Aqui somos, desde início, confrontados com o fim do casamento de Marion (Tedeschi) e de Gilles (Freiss). Um final legalmente pacífico, mas emocionalmente violento, onde ambos tentam ainda resgatar algo do que os uniu, mas o vazio do silêncio é agora o único que têm em comum. Somos depois levados a um jantar entre amigos, onde começamos a vislumbrar a amargura das palavras, a indiferença dos gestos. E o julgamento de outras opções de felicidade diferentes da nossa torna-se irónico, sabendo já o desfecho.


No nascimento do filho, Gilles evidencia a sua fraqueza de carácter. Percebemos que um gesto de ternura anterior (ou seja, posterior) mais do que genuíno é quase compensatório. Vemos que Gilles passou toda a vida a pedir desculpas, a tentar voltar atrás.

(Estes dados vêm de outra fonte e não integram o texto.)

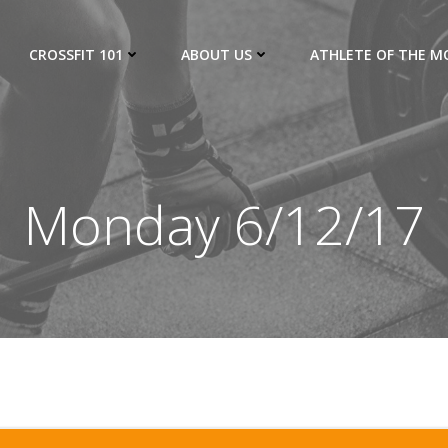
CROSSFIT 101
ABOUT US
ATHLETE OF THE 
Monday 6/12/17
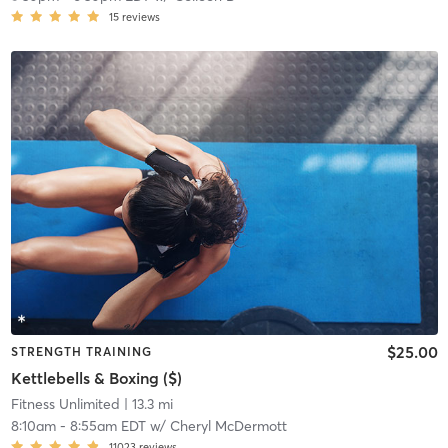
15
reviews
$25.00
STRENGTH TRAINING
Kettlebells & Boxing ($)
Fitness Unlimited
| 13.3 mi
8:10am
-
8:55am EDT
w/
Cheryl McDermott
11023
reviews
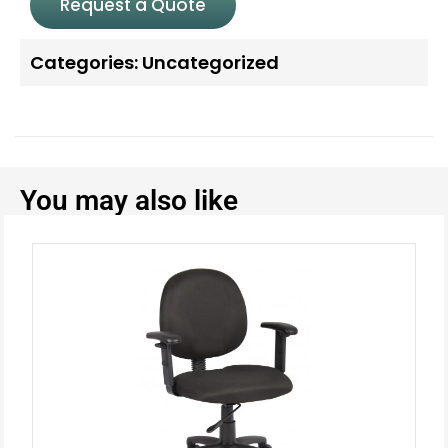
Request a Quote
Categories:
Uncategorized
You may also like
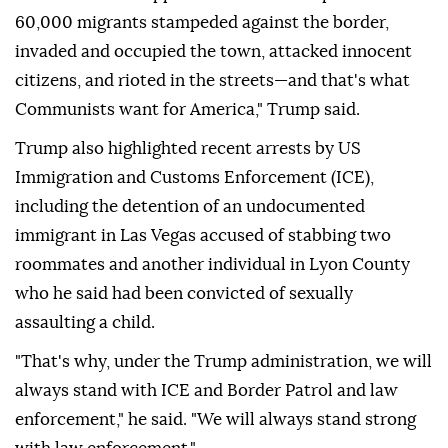
60,000 migrants stampeded against the border,
invaded and occupied the town, attacked innocent
citizens, and rioted in the streets—and that's what
Communists want for America," Trump said.
Trump also highlighted recent arrests by US
Immigration and Customs Enforcement (ICE),
including the detention of an undocumented
immigrant in Las Vegas accused of stabbing two
roommates and another individual in Lyon County
who he said had been convicted of sexually
assaulting a child.
"That's why, under the Trump administration, we will
always stand with ICE and Border Patrol and law
enforcement," he said. "We will always stand strong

A idêntica deterioração do casamento dos pais de Marion traduz uma outra hipótese: o conflito directo das palavras (em vez do silêncio reprimido) e a aceitação da condição de falha, mantendo a coabitação (em vez do divórcio).

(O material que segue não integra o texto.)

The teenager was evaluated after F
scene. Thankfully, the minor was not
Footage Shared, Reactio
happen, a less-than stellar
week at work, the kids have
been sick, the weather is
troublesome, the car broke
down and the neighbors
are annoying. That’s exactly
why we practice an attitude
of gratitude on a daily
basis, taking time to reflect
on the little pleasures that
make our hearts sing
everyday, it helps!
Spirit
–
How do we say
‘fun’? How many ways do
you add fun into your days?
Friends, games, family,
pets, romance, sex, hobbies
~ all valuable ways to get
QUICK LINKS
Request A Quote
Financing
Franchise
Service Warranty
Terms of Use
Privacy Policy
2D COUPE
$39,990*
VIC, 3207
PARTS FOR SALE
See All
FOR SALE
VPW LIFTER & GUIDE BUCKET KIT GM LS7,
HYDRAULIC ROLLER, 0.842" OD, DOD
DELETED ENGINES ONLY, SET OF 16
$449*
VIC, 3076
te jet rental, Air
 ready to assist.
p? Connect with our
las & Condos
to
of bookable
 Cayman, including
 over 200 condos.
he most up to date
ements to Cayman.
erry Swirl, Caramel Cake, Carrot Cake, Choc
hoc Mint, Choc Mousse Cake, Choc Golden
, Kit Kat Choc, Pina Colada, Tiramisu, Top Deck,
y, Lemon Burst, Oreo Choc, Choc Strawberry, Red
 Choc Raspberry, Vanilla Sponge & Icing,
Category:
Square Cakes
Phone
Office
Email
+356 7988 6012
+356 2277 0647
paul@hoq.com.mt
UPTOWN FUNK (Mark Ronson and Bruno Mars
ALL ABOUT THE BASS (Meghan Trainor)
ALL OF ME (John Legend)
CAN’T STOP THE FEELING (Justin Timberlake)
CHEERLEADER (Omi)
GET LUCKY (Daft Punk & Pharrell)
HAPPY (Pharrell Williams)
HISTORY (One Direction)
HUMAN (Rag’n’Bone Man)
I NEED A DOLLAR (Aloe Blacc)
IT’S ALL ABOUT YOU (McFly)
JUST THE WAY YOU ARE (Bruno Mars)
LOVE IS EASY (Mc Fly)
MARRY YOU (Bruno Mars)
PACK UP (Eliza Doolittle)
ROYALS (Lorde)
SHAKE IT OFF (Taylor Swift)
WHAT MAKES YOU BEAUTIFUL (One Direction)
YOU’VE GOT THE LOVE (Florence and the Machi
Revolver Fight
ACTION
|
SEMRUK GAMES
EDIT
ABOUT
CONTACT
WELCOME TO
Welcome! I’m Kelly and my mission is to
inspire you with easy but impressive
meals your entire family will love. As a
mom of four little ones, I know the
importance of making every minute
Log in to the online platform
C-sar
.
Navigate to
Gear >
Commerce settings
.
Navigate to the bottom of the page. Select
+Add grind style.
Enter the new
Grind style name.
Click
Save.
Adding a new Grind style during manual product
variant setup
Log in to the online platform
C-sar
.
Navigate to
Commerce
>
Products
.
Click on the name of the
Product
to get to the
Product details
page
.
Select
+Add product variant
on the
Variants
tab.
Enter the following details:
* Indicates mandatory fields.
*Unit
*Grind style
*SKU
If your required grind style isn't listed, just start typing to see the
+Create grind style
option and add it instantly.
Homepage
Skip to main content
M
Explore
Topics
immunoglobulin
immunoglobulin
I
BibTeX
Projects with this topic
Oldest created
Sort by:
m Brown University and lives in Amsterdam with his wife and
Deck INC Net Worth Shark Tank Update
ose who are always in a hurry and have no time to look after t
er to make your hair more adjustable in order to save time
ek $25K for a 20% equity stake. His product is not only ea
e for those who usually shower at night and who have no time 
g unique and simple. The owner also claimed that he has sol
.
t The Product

O casamento. A felicidade dolorosa. Não só porque já a sabemos finita, mas porque também ela é pautada por mácula. E, finalmente, o momento do encontro, onde Marion faz o aviso, sem saber, do desfecho da sua própria história.


Ozon deixa-nos adivinhar alguns detalhes, usando a luz/sobra como reflexo da crescente (ou melhor, decrescente) amargura. A música de Philippe Rombi acompanha todo o desvendar da equação, isto é, das equações. A única forma de encontrar uma solução para as duas incógnitas (dois seres individuais) é considerar duas equações distintas, dois conjuntos de especificidades, necessidades, sonhos, vontades. Por isso este filme não se chama 5x1. Porque uma relação não é uma unidade. Mas duas.


Apesar da sensação geral de desencanto, 5x2 é também o retrato de cinco momentos de felicidade: a da descoberta, a do entendimento, a da criação, a da amizade, a da liberdade, por ordem cronológica.






CITAÇÕES:


“Não devíamos nadar nesta parte do mar, é perigoso.”